News and insights

What incentives reveal about competitiveness in Brazil's compact SUV market

Written by Rafael Sellinas | 15 July 2026

As competition intensifies in Brazil's compact SUV market, OEMs are relying increasingly on incentives to drive competitiveness. While MSRP remains an important benchmark, discounts, trade in bonuses and subsidised financing often have a greater influence on the final transaction price offered to customers.

Using JATO's incentive analysis, we explore how these strategies are being used across the market and what they reveal about OEM pricing and competitive positioning.

 

Analysing MSRP

Considering that public prices serve as a benchmark, in an increasingly competitive landscape, incentive analysis becomes essential for OEM’s pricing strategies. As illustrated in the chart below, the versions analysed present different MSRP levels. However, as we will see, the application of discounts can completely reshape the scenario.

For this analysis, we selected mid-range trims within the compact SUV segment, one of the most competitive and highest-volume segments currently representing 27% of the passenger car and light commercial vehicle market in 2026, and 60% within the SUV universe.

Discounts on MSRP

It is evident that OEMs adopt different strategies. Some offer significant discounts, while others maintain highly competitive MSRPs with little to no discounting.

In this context, the Volkswagen T-Cross Comfortline and Hyundai Creta Limited - both positioned above the segment’s average MSRP (approximately BRL 163k in the analysed scenario) - become closely aligned with this average once discounts are applied, reaching BRL 165,990 and BRL 164,690, respectively.

Not surprisingly, some OEMs choose to position their MSRPs closer to this average benchmark, as seen with the Jeep Renegade Longitude, Chevrolet Tracker LTZ, and GAC GS3 Elite. This dynamic reinforces a broader trend across the Brazilian market, where OEMs increasingly treat MSRP as a starting point for negotiation rather than a fixed reference, using discounting flexibility as a strategic lever rather than a last resort.

 

Trade-in bonuses in sales strategy

Beyond MSRP discounts, we observed an increase in trade-in bonus offerings in June compared to May, which pressured the average potential transaction price downward from BRL 155,690 to BRL 152,790.

The movement can be attributed to the heightened competitiveness in the Brazilian market, particularly within the compact SUV segment. On one hand, new entrants such as GAC need to attract customers from competing brands; on the other, established players must retain their existing customer base.

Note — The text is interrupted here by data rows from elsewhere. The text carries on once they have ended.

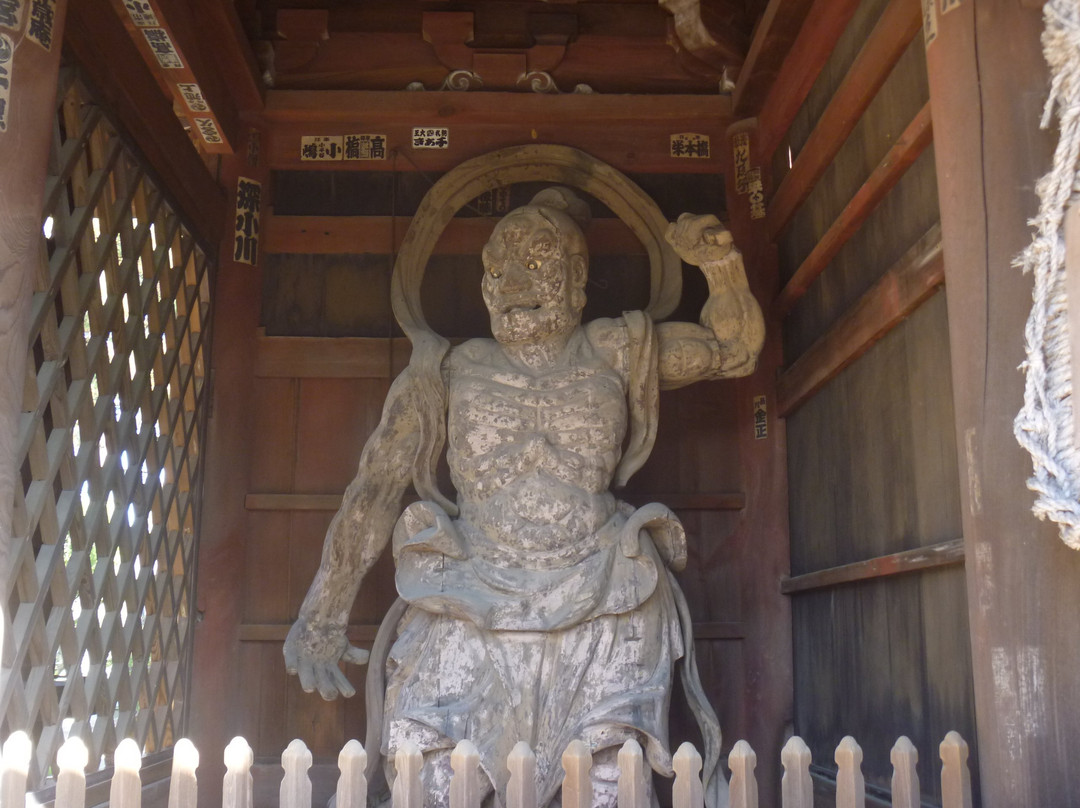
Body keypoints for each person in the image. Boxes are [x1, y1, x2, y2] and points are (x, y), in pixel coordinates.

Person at [284, 187, 765, 808]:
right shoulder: (445, 371)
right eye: (496, 267)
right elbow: (373, 489)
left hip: (602, 589)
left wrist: (719, 268)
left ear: (578, 279)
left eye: (537, 261)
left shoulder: (618, 351)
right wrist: (323, 612)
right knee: (425, 766)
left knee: (606, 778)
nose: (512, 280)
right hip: (468, 585)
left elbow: (733, 351)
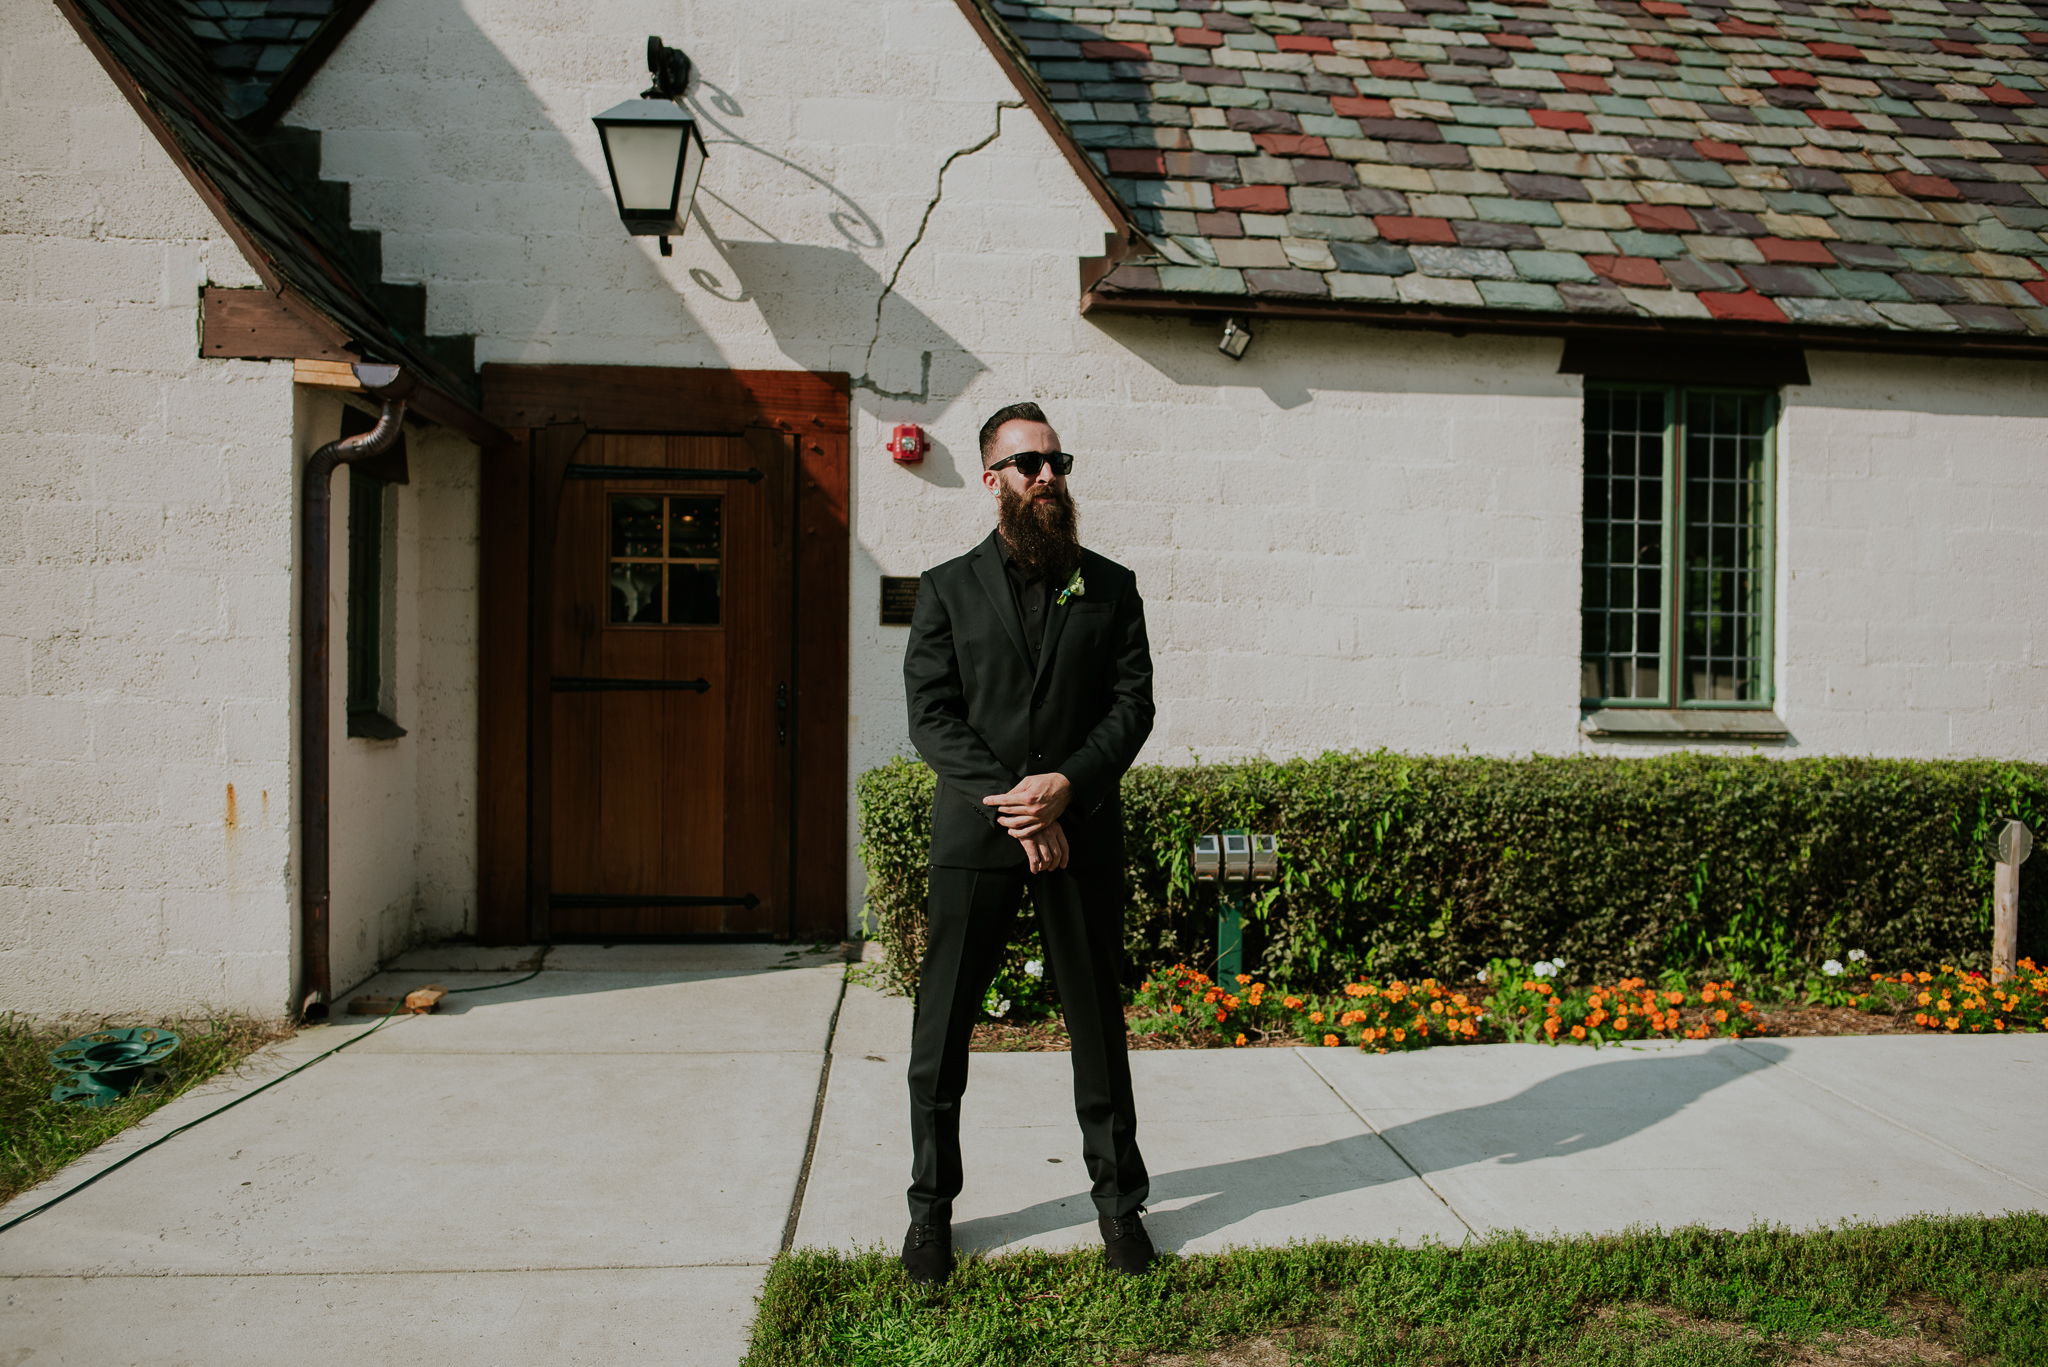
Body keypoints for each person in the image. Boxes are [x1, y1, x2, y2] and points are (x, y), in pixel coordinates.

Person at [898, 401, 1158, 1286]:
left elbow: (1132, 707)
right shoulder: (945, 588)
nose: (1048, 476)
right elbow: (932, 716)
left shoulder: (1113, 587)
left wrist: (1067, 790)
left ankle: (1120, 1204)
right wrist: (1020, 805)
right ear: (991, 480)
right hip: (980, 838)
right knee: (941, 1034)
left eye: (1057, 462)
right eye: (1028, 464)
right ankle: (930, 1213)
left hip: (1079, 833)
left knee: (1097, 1029)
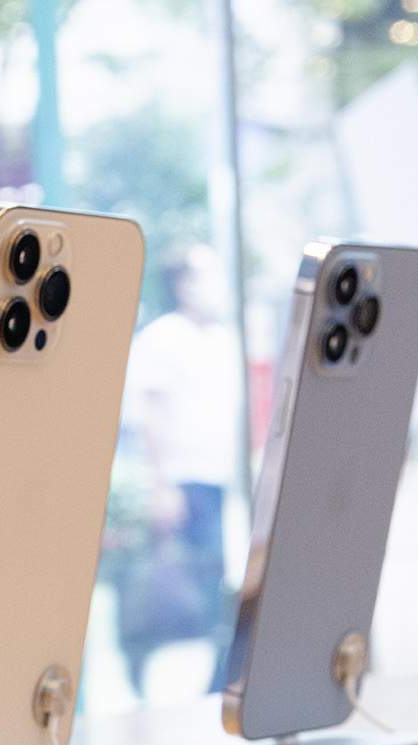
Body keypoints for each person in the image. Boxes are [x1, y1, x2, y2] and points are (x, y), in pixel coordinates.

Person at [118, 245, 242, 695]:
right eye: (207, 275)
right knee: (190, 588)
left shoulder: (224, 339)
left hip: (221, 478)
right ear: (183, 284)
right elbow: (149, 415)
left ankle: (215, 685)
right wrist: (162, 486)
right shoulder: (162, 339)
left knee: (217, 587)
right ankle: (169, 681)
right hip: (183, 481)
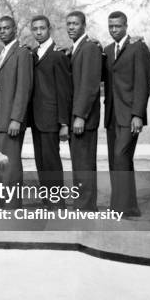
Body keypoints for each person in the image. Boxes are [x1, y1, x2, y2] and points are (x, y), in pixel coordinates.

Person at [103, 11, 150, 217]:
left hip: (130, 114)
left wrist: (138, 114)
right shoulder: (107, 50)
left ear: (126, 25)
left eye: (118, 26)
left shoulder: (138, 47)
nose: (114, 30)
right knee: (118, 161)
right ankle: (130, 206)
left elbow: (143, 82)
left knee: (121, 157)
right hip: (112, 114)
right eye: (111, 26)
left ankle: (119, 208)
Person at [29, 15, 72, 209]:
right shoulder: (32, 53)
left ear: (50, 29)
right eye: (35, 29)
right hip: (36, 118)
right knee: (41, 162)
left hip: (52, 118)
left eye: (42, 28)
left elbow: (64, 91)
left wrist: (64, 123)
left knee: (52, 162)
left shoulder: (58, 55)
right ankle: (47, 201)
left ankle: (58, 203)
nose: (38, 32)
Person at [0, 16, 33, 208]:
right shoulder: (2, 52)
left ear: (15, 29)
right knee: (1, 164)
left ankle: (13, 206)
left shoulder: (21, 53)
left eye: (6, 28)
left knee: (11, 164)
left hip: (11, 119)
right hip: (0, 119)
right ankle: (4, 204)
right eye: (0, 28)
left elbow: (23, 88)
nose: (3, 31)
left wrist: (16, 119)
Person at [67, 11, 102, 211]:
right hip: (77, 117)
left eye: (75, 24)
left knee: (84, 164)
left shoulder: (89, 48)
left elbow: (90, 85)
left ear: (84, 26)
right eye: (69, 24)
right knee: (80, 164)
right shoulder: (77, 48)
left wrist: (80, 116)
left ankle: (86, 206)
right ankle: (83, 204)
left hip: (84, 118)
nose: (71, 27)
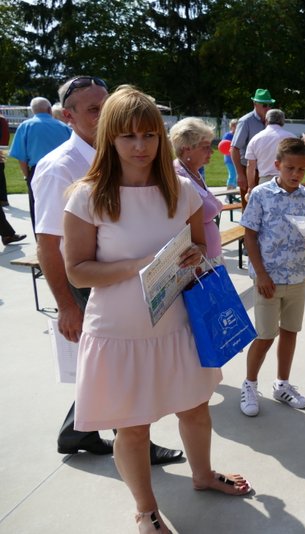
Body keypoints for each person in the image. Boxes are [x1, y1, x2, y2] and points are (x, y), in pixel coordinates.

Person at [63, 86, 250, 532]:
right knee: (133, 428)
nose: (140, 146)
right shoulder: (88, 196)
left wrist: (193, 256)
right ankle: (146, 510)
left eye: (149, 135)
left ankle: (202, 475)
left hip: (178, 324)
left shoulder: (180, 190)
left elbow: (201, 244)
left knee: (196, 408)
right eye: (128, 136)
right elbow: (78, 272)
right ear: (109, 137)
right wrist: (140, 265)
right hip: (120, 334)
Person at [32, 76, 182, 464]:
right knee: (120, 370)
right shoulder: (60, 167)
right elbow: (47, 243)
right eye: (93, 109)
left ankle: (79, 430)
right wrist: (66, 305)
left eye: (106, 104)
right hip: (89, 279)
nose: (104, 115)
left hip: (125, 274)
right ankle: (135, 443)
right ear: (68, 116)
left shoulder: (116, 153)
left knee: (111, 369)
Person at [239, 137, 305, 416]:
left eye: (301, 169)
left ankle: (282, 384)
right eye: (290, 168)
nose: (296, 174)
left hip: (297, 277)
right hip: (269, 280)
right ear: (277, 165)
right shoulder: (261, 194)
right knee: (265, 335)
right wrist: (261, 274)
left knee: (290, 331)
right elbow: (250, 235)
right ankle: (250, 384)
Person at [8, 96, 71, 232]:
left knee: (37, 208)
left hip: (37, 170)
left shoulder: (25, 126)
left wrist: (27, 176)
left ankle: (41, 239)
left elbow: (22, 157)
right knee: (64, 205)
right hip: (63, 168)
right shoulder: (63, 127)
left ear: (33, 111)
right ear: (49, 110)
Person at [169, 117, 224, 265]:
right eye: (205, 147)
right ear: (186, 148)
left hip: (210, 258)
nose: (211, 152)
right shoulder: (178, 176)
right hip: (196, 264)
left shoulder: (193, 172)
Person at [231, 88, 275, 202]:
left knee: (267, 207)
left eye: (270, 105)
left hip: (266, 170)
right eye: (264, 105)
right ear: (255, 104)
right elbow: (234, 148)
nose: (268, 108)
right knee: (249, 207)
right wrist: (240, 174)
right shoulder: (245, 121)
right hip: (249, 170)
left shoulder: (272, 121)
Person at [244, 109, 295, 194]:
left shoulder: (255, 139)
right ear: (283, 121)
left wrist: (251, 186)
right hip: (287, 180)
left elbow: (250, 165)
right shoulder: (291, 138)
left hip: (265, 181)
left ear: (266, 120)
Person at [223, 118, 238, 198]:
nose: (238, 128)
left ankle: (233, 194)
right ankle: (229, 194)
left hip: (235, 158)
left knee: (235, 176)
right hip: (229, 159)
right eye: (236, 126)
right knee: (232, 175)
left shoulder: (237, 135)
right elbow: (224, 146)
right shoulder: (228, 135)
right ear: (232, 127)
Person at [1, 112, 9, 206]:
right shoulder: (3, 120)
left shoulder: (2, 120)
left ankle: (3, 199)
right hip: (3, 148)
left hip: (1, 148)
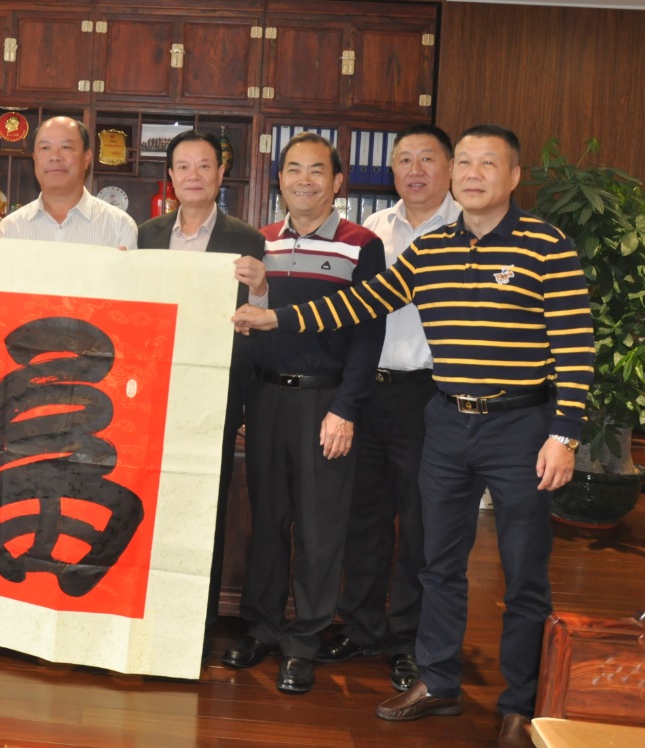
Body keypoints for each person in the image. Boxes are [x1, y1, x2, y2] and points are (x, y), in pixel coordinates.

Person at [232, 124, 593, 748]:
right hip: (446, 420)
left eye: (487, 164)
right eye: (466, 163)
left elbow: (575, 343)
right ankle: (439, 681)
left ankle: (519, 704)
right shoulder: (431, 250)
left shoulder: (545, 243)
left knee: (523, 573)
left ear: (513, 177)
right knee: (438, 564)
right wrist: (276, 317)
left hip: (520, 426)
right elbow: (358, 304)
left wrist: (565, 433)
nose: (473, 174)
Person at [219, 132, 386, 695]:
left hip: (325, 402)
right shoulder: (260, 242)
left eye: (317, 170)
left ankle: (304, 641)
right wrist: (246, 400)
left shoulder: (361, 245)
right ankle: (262, 627)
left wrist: (346, 409)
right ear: (280, 180)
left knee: (319, 526)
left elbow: (368, 335)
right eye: (293, 169)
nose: (304, 180)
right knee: (267, 520)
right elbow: (247, 324)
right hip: (267, 398)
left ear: (337, 181)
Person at [316, 125, 462, 692]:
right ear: (391, 169)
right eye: (404, 159)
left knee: (422, 521)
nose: (414, 170)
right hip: (367, 391)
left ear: (449, 167)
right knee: (365, 512)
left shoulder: (466, 228)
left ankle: (409, 640)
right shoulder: (373, 230)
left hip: (431, 394)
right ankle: (361, 625)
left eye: (427, 159)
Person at [135, 129, 266, 643]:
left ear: (220, 175)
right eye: (184, 166)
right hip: (155, 390)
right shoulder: (147, 235)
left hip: (216, 392)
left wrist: (260, 287)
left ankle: (198, 621)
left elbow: (256, 317)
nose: (194, 175)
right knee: (153, 499)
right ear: (169, 176)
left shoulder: (247, 239)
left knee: (205, 503)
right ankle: (149, 609)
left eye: (204, 166)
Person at [0, 116, 137, 249]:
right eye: (45, 148)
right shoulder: (10, 229)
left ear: (87, 158)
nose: (55, 157)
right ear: (34, 158)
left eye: (66, 147)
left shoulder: (119, 227)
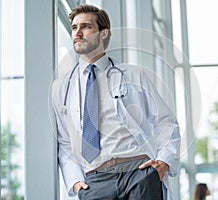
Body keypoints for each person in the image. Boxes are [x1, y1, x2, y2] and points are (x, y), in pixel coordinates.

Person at [52, 4, 180, 200]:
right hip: (94, 180)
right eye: (74, 27)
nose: (78, 33)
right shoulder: (61, 87)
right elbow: (65, 142)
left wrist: (163, 161)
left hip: (139, 172)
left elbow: (166, 121)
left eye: (85, 26)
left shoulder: (134, 74)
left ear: (104, 34)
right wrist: (76, 183)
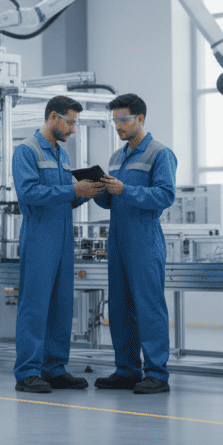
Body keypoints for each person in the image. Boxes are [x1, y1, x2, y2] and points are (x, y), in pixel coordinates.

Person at [13, 96, 104, 393]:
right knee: (35, 305)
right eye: (71, 122)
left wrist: (85, 193)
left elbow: (65, 196)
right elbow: (29, 193)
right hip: (39, 236)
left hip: (64, 236)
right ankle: (28, 371)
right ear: (53, 117)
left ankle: (54, 368)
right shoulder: (26, 150)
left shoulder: (62, 154)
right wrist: (72, 190)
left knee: (61, 305)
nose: (73, 129)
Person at [93, 93, 177, 394]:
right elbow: (112, 200)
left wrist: (124, 190)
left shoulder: (160, 153)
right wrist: (99, 191)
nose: (118, 126)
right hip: (117, 238)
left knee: (148, 306)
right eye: (114, 120)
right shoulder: (117, 157)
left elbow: (165, 195)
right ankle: (127, 370)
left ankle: (156, 373)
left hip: (144, 239)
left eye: (123, 120)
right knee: (119, 306)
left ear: (140, 119)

As a result, there is a noticeable convergence in potential transaction prices, particularly for the Hyundai Creta Limited and Volkswagen T-Cross Comfortline, as well as for the CAOA Chery Tiggo 5X Pro, which benefits from a highly competitive MSRP. This convergence signals a segment where brand loyalty alone is no longer sufficient to defend market share, and where incentive strategy is becoming as important as product positioning.

 

Financing as a key determining factor

In 2026 (year-to-date through May), 42% of new light vehicles were purchased through financing. This makes OEM financing policies a key differentiator, or even a decisive factor, in closing a sale.

Through our JATO Value metric, which calculates financing conditions (amount financed, interest rate, and term) offered by OEMs against the country’s benchmark interest rate, it is possible to assess the benefit delivered to the customer.

In other words, JATO Value provides an estimated benefit view of the incentives offered, supporting competitiveness analysis.

As illustrated in the chart below, this strategy can significantly alter the pricing landscape.

 

In the scenario analysed, where subsidised financing conditions are combined with other incentives, we can clearly see how consumer perception of the final price changes for buyers opting for financing.

Considering discounts alone (prior to financing), the Chery Tiggo 5X Pro presents the lowest potential transaction price among the vehicles analysed. However, due to the absence of subsidised financing rates, other models become more competitive if considering a non-cash client scenario.

We also observed how the Jeep Renegade Longitude and Volkswagen T-Cross Comfortline – despite different strategic approaches – achieve very similar potential transaction prices and JATO Value levels, highlighting how closely OEMs monitor the market and compete intensively for the same customer.

Additionally, with the inclusion of trade-in incentives in June and the highest JATO Value among the analysed versions, the Hyundai Creta Limited emerges as a strong contender with high conversion potential. It also emphasises a wider shift in the market, where the OEMs best placed to convert demand are those treating financing as a core part of their pricing strategy.

 

Final considerations

Competitiveness is increasingly defined by a more refined understanding of incentives and, consequently, of the potential transaction prices in the market.

Incentives have become a key “price correction” tool and a lever for competitiveness. Some OEMs adopt a more direct and independent strategy by offering straightforward price discounts, while others incorporate the customer into the equation through conditional incentives - such as trade-in bonus and more aggressive subsidised financing rates - to enhance competitiveness.

 

Note: This analysis considers only OEM strategies from a pricing perspective and does not account for consumer preference.